The words in the picture

When I got around to reviewing the photos I took during my visit to Bristol last week, I came across this one, taken at a bus stop shelter not far from Temple Meads station, as I walked into the city centre.


It's a fashion store ad. graffiti'd with a statement which mocks the pretensions of the marketing mind behind the cool image of a trendy young woman of androgynous tendencies. I snapped the image without pausing to examine it at close range to find out  if the top side graffiti was additional or part of the ad. image. 'I am not who you think I am'  is the title of a 1999 American novel for young adults by Peg Kehret, also a song by Bryan Adams, so it might have been an esoteric cultural cross reference beyond my understanding. However the middle strip containing the punch-line seems to be in the same hand as the rest, so it stands as a later addition. It reads 'I'm Alan Shearer' - famous retired English footballer and TV footie pundit.


It made me laugh, and I'm not a football fan. I've managed to get through the World Cup telethon thus far without seeing a match or enduring more than a few minutes worth of those excruciating banale discussions by members of the sporting commentariat. I must confess, however, to my delight in Lynne Truss' hilarious daily audio blog contribution to Radio 4's Today World Cup News effort.

What drew my attention to this piece of demotic street wit was its setting - Bristol - home and early artistic canvas of internationally famous graffiti artist Bansky, whose works are visible on several walls around the city. This time last year, Bristol's City Art Gallery hosted an exhibition of Banksy's works which attracted a record quarter of a million visitors in the two months it was open, such is the interest shown in his work by the public.

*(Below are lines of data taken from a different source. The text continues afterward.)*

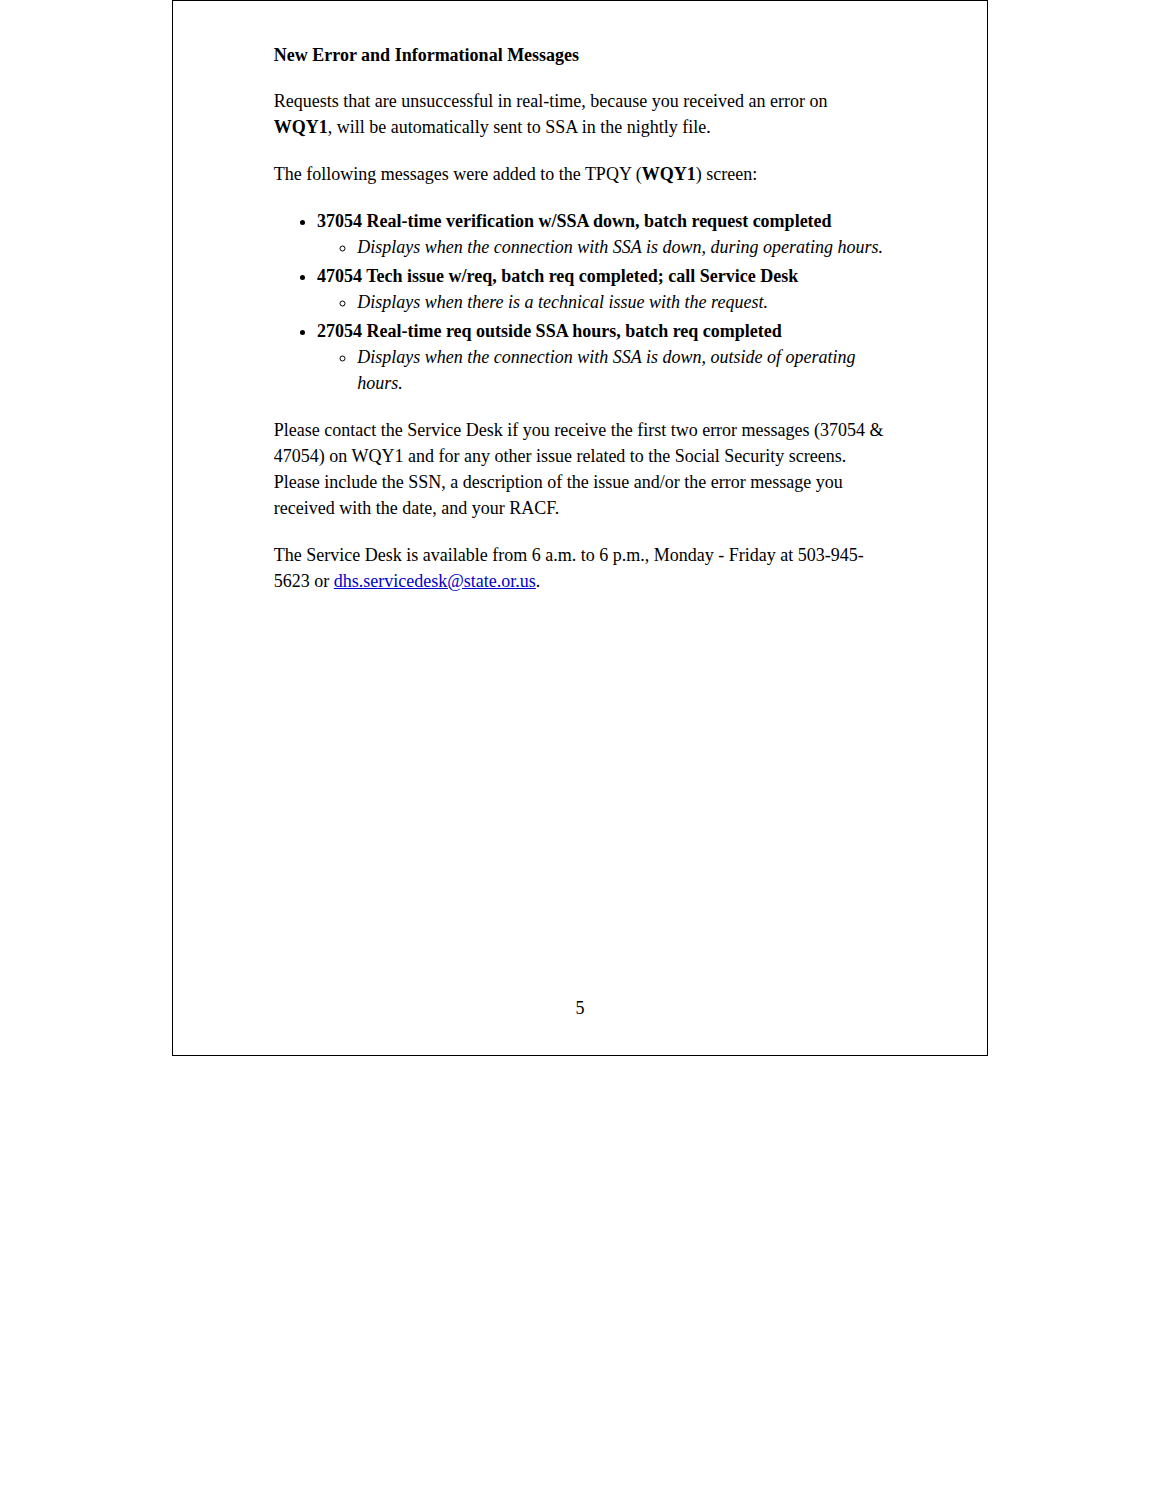New Error and Informational Messages
Requests that are unsuccessful in real-time, because you received an error on WQY1, will be automatically sent to SSA in the nightly file.
The following messages were added to the TPQY (WQY1) screen:
37054 Real-time verification w/SSA down, batch request completed
Displays when the connection with SSA is down, during operating hours.
47054 Tech issue w/req, batch req completed; call Service Desk
Displays when there is a technical issue with the request.
27054 Real-time req outside SSA hours, batch req completed
Displays when the connection with SSA is down, outside of operating hours.
Please contact the Service Desk if you receive the first two error messages (37054 & 47054) on WQY1 and for any other issue related to the Social Security screens. Please include the SSN, a description of the issue and/or the error message you received with the date, and your RACF.
The Service Desk is available from 6 a.m. to 6 p.m., Monday - Friday at 503-945-5623 or dhs.servicedesk@state.or.us.
5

To my mind, most graffiti has little artistic merit, and is no more than an attention grabbing outlet for bored neglected youngsters. Banksy has shown that street graffiti, irrespective of its graphic merit, can convey powerful social comment, subversive political comment or withering satire. His work makes you look at the everyday world differently, and invites you to question your accepted perceptions and values, and, more often than not, to smile if not laugh out loud at the vanities of this world. My interest in his work means that a walk through Bristol made me look twice at graffiti rather than ignore it.

The words in the picture I snapped may have had nothing to do with Banksy, but they reflect his subversive influence, inviting others to ridicule the vanities and whims of this passing age. Would that contemporary religion was as capable as this of critiquing the culture in which it is embedded.